Flow chart of study participants


The primary outcome was time to the first diagnosis of any type of cancer (ICD-7: 140–207 except 191), except non-melanoma skin cancer in the Swedish Cancer Registry (SCR). The SCR has data on approximately 96% of all cancer diagnoses in Sweden.[24] Secondary outcomes were time to the first diagnosis of the following cancers in the SCR: HCC, colorectal, gastric, kidney, bladder, cervical, ovarian, uterine, breast, lung, oesophageal and prostate cancer (see eTable 1 for ICD codes). Diagnoses of cancer were not deemed outcomes if they occurred earlier than 1 year after baseline. When analysing secondary outcomes, we were interested in specific cancer diagnoses even if they did not occur as a first cancer during follow-up. Hence, if a patient had a first diagnosis of cancer that occurred earlier than 1 year after baseline, and then the second diagnosis of another kind of cancer specified as secondary outcome later than 1 year after baseline, the second diagnosis was counted as the outcome in the analysis of secondary outcomes.

To investigate whether the risk of cancer could be influenced by differences between patients with NAFLD and controls in non-cancer mortality, we used data from the Causes of Death Registry, which contains information on the cause of death for all citizens in Sweden.[25] We defined causes of death as either cancer related or non-cancer related. Cancer-related death was defined as having an ICD code of any cancer, except for a non-melanoma skin cancer diagnosis as a primary or secondary cause of death.


We included diabetes, hypertension, hyperlipidaemia and chronic obstructive pulmonary disease (COPD) as covariates in the regression models. Diabetes, hypertension and hyperlipidaemia were included as markers of metabolic health, which is related both to NAFLD and risk of cancer. The used registers do not contain more detailed data on possible confounders, such as waist circumference, body mass index plasma glucose or blood lipid profiles. Because of the lack of direct data on smoking, we included COPD as a proxy for smoking. All covariates were defined as the corresponding ICD codes in the NPR, and both primary and secondary codes were used to identify covariates (eTable 1 lists the specific ICD codes).

Statistical Analysis

Differences between baseline variables of patients with NAFLD with and without cirrhosis at baseline were calculated using Fischer's exact test for categorical variables and Wilcoxon rank-sum test for continuous variables. We estimated incidence rates (IRs) per 1000 person-years for primary and secondary outcomes as the total number of outcomes divided by person-years of follow-up. Univariate and multivariable (adjusted for diabetes, hypertension, hyperlipidaemia and COPD) Cox regression models were used to estimate the association between NAFLD and the primary and secondary outcomes. We chose to use the same adjustment factors for all cancer subtypes to improve model comparability between these outcomes.

Sensitivity Analyses

First, we investigated the impact of cirrhosis on cancer risk, comparing patients without cirrhosis to their respective controls.
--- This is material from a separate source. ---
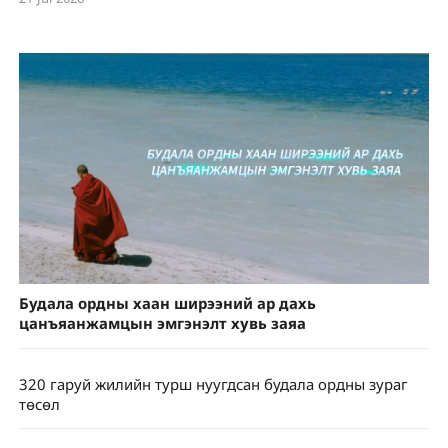
Будала ордны хаан ширээний ар дахь
цанъяанжамцын эмгэнэлт хувь заяа
320 гаруй жилийн турш нуугдсан будала ордны зураг
төсөл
Second, given that the risk of any cancer might be positively influenced by an unbalanced risk for HCC in patients with NAFLD, one sensitivity analysis excluded all individuals in which HCC was the first diagnosed cancer.
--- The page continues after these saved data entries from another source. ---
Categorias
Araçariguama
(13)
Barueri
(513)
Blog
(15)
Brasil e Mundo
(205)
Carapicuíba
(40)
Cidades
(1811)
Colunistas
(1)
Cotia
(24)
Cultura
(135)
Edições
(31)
Third, because the risk of HCC might be attributed to cirrhosis not diagnosed at baseline but instead detected during follow-up, one analysis excluded any patient who developed cirrhosis during follow-up.

Fourth, in an adjunct analysis, we applied a competing risk regression in which non-cancer death was the competing risk and adjusted for the same covariates as the adjusted Cox model. This analysis was done because the risk of death might be higher in the NAFLD population, possibly inflating the estimates for cancer risk.

Finally, we examined the risk of all cancers and secondary outcomes in males and females separately.